Knödel und Musikdramen

„Es muss konsistent sein! Es muss konsistent sein!“ Wenn solche Worte auf der Terrasse eines rustikalen fränkischen Brauereigasthofs fallen, geht es nicht um Knödel, die hier sowieso konsistent sind, ob mit Pfifferlingsfüllung oder ohne. Solche Worte sind in der oberfränkischen Provinz nur in jenem Teil der Pfifferlingssaison zu hören, welcher mit den Bayreuther Festspielen zusammenfällt, und nur auf Terrassen, die nicht mehr als zwölf Kilometer vom Grünen Hügel entfernt sind. Man ereifert sich am Nebentisch über „Tristan“. Ich war nicht im „Tristan“ und kann zur Konsistenz nichts sagen, auseinandergefallen ist das Stück aber wohl nicht.

Es sind anspruchsvolle Festspielpilger, die hier am Fichtelgebirge sitzen, echte Opernfreaks, nicht die Adabeis, für die nur die Eröffnungspremiere in Frage kommt, weil sie da in ihren grauenvollen Roben vielleicht für Promis gehalten werden oder wenigstens die Hälse nach echten Promis recken können. Die Hotelgäste im Brauereigasthof, in dem seit 40 Jahren nichts verändert wurde (außer dass es jetzt WLAN und Brennesselgnocchi gibt), machen sich moderat fein, haben ihre Karten selbst bezahlt und kennen die Sänger und Inszenierungen der letzten dreißig Jahre besser als die meisten Kritiker. Sie haben hier anno 1978 noch Simon Estes erlebt, als Holländer!

Das war der erste männliche Afroamerikaner, der da auftrat. Nun also der erste Südkoreaner in dieser Rolle. Ein Gast aus Essen hat sich die Kritikerrunde nach der Premiere im Radio angehört.
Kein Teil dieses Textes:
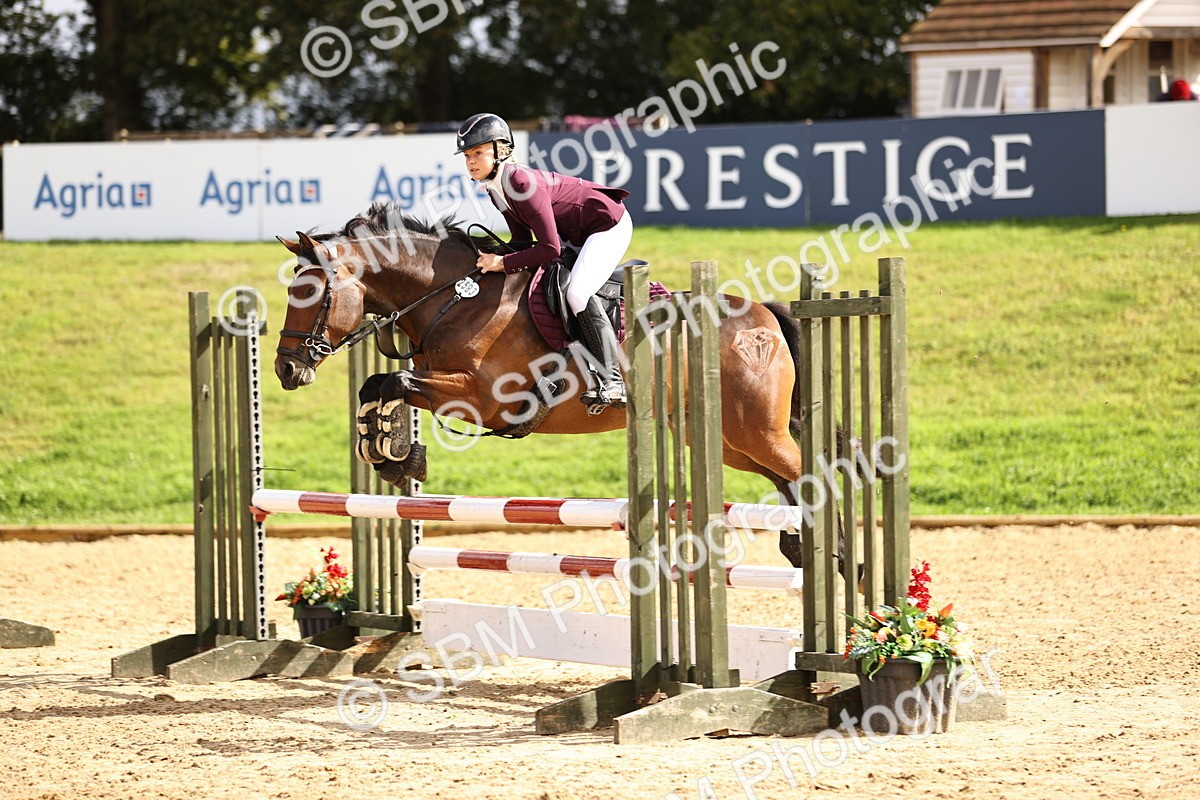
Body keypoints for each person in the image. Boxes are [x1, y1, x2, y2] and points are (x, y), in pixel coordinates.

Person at [455, 112, 633, 409]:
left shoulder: (521, 182)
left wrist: (502, 263)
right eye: (467, 155)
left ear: (501, 151)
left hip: (608, 226)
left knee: (577, 293)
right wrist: (488, 255)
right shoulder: (496, 190)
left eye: (478, 153)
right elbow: (523, 242)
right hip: (579, 233)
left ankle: (613, 381)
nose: (471, 161)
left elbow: (549, 248)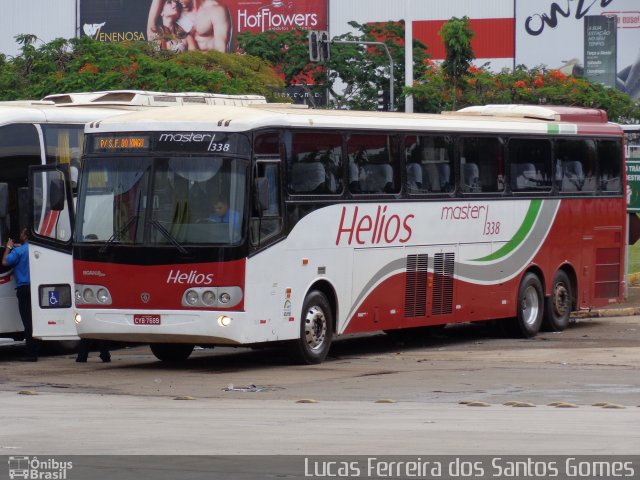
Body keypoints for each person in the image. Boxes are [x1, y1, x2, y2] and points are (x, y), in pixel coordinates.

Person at [2, 228, 38, 361]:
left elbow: (5, 261)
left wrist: (8, 247)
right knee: (34, 320)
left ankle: (31, 354)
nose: (20, 234)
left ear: (25, 236)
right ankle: (36, 348)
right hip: (35, 288)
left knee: (27, 322)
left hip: (23, 288)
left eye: (22, 233)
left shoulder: (18, 251)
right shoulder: (34, 249)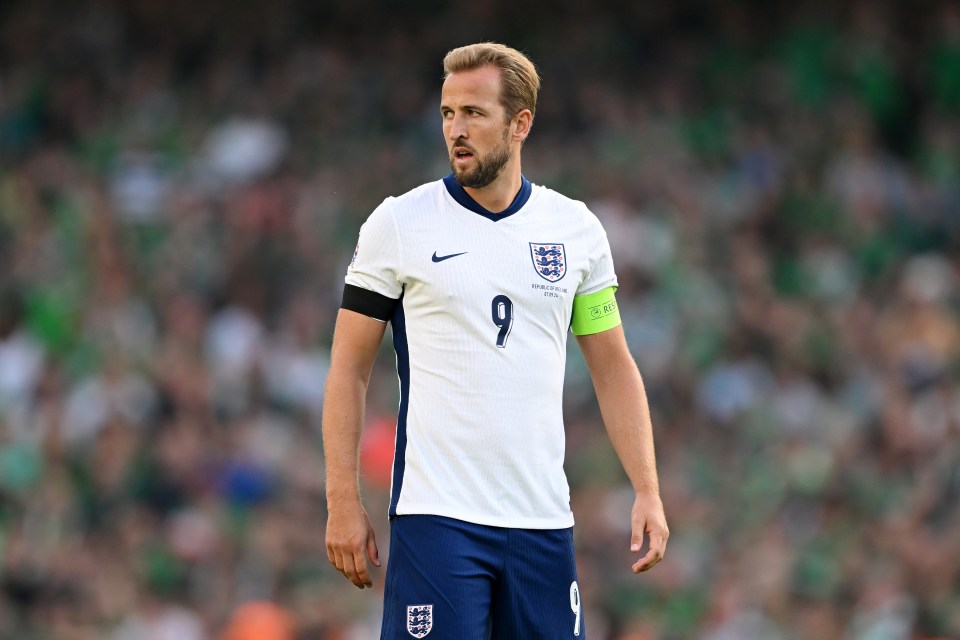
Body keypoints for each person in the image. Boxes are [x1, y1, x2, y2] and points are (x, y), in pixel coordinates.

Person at [323, 42, 668, 639]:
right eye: (448, 113)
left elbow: (613, 367)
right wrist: (342, 501)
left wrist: (647, 488)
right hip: (438, 519)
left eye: (474, 113)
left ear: (520, 123)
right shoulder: (399, 225)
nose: (456, 129)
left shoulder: (576, 231)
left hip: (541, 521)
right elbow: (349, 369)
Dem Koreaner, hätten die Kritiker gerügt, fehle es an Höhe. „So ein Schwachsinn“, heult der Hamburger am nächsten Tisch auf, „gerade die Höhe war gut, gerade die Höhe!“ Ich bin ratlos. Mir hat weder in der Höhe noch in der Tiefe etwas gefehlt. Am nächsten Tag steht in fast allen Kritiken, die Höhen seien prima gewesen, es fehle in der Tiefe. Ich kann verstehen, dass die Festspielgäste ein gewisses Misstrauen gegenüber der Kritik entwickelt haben.

Die Kellnerin verfolgt alle diese Höhen und Tiefen mit großer Befriedigung. Jeder Disput bedeutet noch eine Runde, und wenn die Erinnerungen zurückreichen bis zum Debüt von Anja Silja als Senta anno 1960, werden Obstbrände fällig. Für sie sind alle ihre Sommergäste eine liebenswerte, leicht durchgeknallte Spezies, dank derer man Rücklagen für den Rest des Jahres bilden kann. Und sie passt gut auf sie auf. „Leberknödelsuppe vorm Schäufele? Damit versauen Sie sich den Appetit. Sie sind schon gut, wenn Sie überhaupt das Schäufele schaffen. Und nehmen Sie Bier dazu.“

Ich folge den Anweisungen. Das Schäufele zerfällt vor Zartheit schier in seiner dunklen Soße, von Knödeln umstellt. Es sind wohl nicht bloß Wagners Opern, die die Leute nach Franken locken. Ohne diese Gaststätten wären sie ja gar nicht durchzustehen. Vermutlich gibt es hier noch in hundert Jahren Knödel und Musikdramen. Konsistent, wie sie nun mal sind.